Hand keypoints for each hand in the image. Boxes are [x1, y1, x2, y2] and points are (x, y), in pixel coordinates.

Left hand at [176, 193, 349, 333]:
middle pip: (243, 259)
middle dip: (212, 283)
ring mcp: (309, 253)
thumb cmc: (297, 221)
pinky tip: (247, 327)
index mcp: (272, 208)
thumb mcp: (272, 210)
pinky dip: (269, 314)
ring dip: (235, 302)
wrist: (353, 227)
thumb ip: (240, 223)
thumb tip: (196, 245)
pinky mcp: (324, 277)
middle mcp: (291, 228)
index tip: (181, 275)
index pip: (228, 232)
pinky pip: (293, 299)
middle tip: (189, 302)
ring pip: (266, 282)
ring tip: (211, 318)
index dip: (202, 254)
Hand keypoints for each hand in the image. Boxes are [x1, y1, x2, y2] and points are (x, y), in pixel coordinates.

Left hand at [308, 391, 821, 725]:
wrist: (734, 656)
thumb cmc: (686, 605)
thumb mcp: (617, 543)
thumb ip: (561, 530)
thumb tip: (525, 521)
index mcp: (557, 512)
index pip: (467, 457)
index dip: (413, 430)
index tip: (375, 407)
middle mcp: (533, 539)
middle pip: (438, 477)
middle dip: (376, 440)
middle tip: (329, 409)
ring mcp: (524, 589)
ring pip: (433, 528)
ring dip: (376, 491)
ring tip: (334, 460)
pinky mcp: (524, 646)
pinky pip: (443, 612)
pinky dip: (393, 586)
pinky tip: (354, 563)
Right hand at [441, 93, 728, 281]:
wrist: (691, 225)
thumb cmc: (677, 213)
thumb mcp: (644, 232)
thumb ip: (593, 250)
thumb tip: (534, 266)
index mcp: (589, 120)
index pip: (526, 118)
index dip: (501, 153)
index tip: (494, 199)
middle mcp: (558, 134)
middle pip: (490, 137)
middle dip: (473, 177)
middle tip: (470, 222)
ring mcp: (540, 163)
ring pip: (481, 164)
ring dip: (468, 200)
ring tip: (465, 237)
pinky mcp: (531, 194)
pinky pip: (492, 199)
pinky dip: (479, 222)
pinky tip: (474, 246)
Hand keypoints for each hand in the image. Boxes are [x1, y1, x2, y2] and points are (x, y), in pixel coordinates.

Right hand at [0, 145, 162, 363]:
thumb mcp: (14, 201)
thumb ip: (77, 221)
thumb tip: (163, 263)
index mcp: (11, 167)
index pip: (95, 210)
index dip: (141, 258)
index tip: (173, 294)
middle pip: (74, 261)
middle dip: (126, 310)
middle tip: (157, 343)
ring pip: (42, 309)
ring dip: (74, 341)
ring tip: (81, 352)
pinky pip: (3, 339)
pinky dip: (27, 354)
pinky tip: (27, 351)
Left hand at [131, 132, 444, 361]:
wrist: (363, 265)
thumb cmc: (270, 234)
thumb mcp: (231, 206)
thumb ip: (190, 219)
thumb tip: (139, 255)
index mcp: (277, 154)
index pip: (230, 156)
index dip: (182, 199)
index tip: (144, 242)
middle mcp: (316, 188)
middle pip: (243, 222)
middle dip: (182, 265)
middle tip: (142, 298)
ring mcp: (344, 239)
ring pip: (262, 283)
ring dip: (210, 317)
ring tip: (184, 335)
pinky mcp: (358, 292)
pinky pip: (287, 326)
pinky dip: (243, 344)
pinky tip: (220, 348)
------------------------------------------------------------------------
[Your assignment]
The line containing "ring dip: (210, 317)" and every line after it, through the end of the records above: output exactly those, and nothing else.

[Answer space]
ring dip: (210, 317)
ring tip: (184, 335)
pinky mcp: (358, 292)
pinky pip: (287, 326)
pinky dip: (243, 344)
pinky tip: (220, 348)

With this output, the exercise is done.